→ TEXT:

When comparing the relative proportions of T-cell subtypes in ICI-pneumonitis and control BALF, CD4+ TH17.1 cells were most frequent, accounting for one-third of all T cells in both conditions. Particularly, CD4+ TH17.1 cells corresponded to 13% of all immune cells in ICI-pneumonitis versus 3% in control BALF. Within CD4+ TH17.1 cells, we noticed no significant differences between ICI-pneumonitis and control BALF for TH17.1_RORC cells, but a fourfold increase in pathogenic (IFNGhigh, CSF2high) TH17.1_TBX21 cells (figure 2C). TH17.1 cells are increasingly recognized for their role in autoimmune processes, for example, sarcoidosis and inflammatory bowel disease (IBD), in which their capacity for IFN-γ secretion correlates to disease severity.20 21 More recently, it has become clear that also GM-CSF secretion by these T-helper cells is a critical regulator of auto-inflammation, for example, in multiple sclerosis where IFN-γ+ GM-CSF+ T-helper cells license myeloid cells for tissue destruction.19
CD4+ TN cells were also more abundant in ICI-pneumonitis BALF, as were (IL-10high) CD4+ TR1 cells. The latter have been shown to arise during TH17.1-mediated inflammation as a negative feedback mechanism, and the abundance of TR1 cells indeed was higher in patients with ICI-pneumonitis showing resolution of radiographic abnormalities after first-line treatment compared with patients with persistent abnormalities (online supplemental figure S4C).22 Finally, a slight increase in CD4+ TFH abundance, although not significant (p=0.18), was observed in ICI-pneumonitis BALF, which correlates with previous observations in a patient with inherited PD-1 deficiency, developing severe autoimmune pneumopathy.23 No statistically significant differences were observed regarding the relative abundance of other CD4+ T-cell subtypes. In the CD8+ T-cell compartment, we found enrichment of CD8+ TEM in ICI-pneumonitis compared with control BALF; a T-cell subset with an activated phenotype (high expression of CD27 and CD69; low expression of inhibitory checkpoints HAVCR2, TIGIT, CTLA4) that contributes to an inflammatory tissue response (GZMK, GZMA, TNF).24 No significant differences were seen for other conventional CD8+ T-cell subtypes, nor for Tγδ, TMAIT or NK-cells.

→ DATA SECTION:
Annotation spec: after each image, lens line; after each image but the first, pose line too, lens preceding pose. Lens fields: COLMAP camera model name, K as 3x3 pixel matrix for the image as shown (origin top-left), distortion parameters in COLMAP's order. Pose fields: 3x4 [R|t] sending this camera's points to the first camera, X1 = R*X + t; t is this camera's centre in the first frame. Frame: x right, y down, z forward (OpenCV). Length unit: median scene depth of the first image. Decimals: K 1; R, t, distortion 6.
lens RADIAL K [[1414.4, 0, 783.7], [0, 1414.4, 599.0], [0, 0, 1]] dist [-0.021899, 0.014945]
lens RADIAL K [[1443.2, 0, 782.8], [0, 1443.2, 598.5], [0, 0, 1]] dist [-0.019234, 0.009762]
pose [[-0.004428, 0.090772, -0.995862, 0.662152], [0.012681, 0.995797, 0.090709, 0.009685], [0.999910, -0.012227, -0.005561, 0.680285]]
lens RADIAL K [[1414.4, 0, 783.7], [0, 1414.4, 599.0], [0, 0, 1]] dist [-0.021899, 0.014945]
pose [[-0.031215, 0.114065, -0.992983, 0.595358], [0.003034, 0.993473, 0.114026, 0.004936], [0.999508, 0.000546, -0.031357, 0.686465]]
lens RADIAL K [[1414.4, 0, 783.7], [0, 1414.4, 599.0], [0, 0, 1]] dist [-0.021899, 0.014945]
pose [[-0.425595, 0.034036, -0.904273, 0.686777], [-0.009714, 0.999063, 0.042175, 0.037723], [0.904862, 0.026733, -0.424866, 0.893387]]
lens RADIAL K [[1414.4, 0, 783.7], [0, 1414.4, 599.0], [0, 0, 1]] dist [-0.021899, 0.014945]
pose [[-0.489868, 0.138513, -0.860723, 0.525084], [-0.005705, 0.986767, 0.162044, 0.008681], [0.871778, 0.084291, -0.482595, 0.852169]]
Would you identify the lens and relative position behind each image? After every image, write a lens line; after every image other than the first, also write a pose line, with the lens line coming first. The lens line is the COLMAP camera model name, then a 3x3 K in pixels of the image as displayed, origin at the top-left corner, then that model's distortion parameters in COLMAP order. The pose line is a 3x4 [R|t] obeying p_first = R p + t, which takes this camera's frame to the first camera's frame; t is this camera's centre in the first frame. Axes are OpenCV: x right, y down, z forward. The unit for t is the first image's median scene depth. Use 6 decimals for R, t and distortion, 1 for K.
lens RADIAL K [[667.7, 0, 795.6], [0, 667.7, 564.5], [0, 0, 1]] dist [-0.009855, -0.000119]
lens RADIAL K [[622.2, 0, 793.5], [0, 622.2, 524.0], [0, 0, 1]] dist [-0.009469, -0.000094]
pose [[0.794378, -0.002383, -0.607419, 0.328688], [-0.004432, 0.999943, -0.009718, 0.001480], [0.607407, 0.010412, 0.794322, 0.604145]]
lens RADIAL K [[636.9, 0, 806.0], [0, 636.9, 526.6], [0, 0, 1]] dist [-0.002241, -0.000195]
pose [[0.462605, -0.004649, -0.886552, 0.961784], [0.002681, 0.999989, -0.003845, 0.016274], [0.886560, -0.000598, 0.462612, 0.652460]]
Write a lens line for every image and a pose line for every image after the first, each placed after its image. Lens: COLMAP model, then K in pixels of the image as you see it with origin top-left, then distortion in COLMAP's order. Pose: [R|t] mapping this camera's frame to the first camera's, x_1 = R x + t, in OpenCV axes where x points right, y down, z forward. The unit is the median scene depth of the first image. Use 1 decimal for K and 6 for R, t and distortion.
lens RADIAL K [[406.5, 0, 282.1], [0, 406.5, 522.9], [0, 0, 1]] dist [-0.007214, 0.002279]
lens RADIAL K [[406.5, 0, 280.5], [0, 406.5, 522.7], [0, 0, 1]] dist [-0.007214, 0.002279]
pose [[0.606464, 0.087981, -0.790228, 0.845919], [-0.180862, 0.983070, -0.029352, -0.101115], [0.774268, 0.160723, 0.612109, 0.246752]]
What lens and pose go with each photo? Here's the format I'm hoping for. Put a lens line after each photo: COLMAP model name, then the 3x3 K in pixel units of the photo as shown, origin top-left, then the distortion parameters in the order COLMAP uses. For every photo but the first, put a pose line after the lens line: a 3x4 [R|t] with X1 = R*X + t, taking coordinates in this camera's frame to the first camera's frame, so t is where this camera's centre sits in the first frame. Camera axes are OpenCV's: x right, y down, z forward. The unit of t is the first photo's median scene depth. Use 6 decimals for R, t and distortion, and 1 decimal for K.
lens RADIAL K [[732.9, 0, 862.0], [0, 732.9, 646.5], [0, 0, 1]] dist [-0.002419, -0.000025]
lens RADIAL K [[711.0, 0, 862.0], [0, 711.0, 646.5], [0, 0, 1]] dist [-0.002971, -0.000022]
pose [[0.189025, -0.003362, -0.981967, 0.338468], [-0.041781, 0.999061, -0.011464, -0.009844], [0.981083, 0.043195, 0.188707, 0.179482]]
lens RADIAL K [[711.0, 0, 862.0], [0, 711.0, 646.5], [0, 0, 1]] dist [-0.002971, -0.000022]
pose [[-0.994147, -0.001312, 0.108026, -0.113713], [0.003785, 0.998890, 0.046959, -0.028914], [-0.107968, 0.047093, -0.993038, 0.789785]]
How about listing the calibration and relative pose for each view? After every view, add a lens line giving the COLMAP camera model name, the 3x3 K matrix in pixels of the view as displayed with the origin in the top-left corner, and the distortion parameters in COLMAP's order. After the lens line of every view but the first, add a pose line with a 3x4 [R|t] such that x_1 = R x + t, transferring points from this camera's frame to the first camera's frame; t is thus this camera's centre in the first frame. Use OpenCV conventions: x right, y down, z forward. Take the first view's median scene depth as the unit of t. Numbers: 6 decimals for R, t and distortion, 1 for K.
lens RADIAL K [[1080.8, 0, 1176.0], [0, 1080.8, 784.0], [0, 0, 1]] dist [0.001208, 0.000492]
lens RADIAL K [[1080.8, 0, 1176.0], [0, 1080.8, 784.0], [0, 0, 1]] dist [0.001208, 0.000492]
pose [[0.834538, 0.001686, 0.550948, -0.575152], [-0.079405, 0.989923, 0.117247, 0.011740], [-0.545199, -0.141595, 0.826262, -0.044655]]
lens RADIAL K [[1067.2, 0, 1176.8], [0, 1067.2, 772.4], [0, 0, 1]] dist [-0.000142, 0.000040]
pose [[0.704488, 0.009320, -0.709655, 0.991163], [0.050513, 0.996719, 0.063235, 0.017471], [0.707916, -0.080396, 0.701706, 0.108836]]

→ TASK DETAILS: In the text on T cells in ICI-pneumonitis BALF, what percentage of all immune cells did CD4+ TH17.1 cells make up in ICI-pneumonitis?

→ PROBLEM SOLUTION: 13%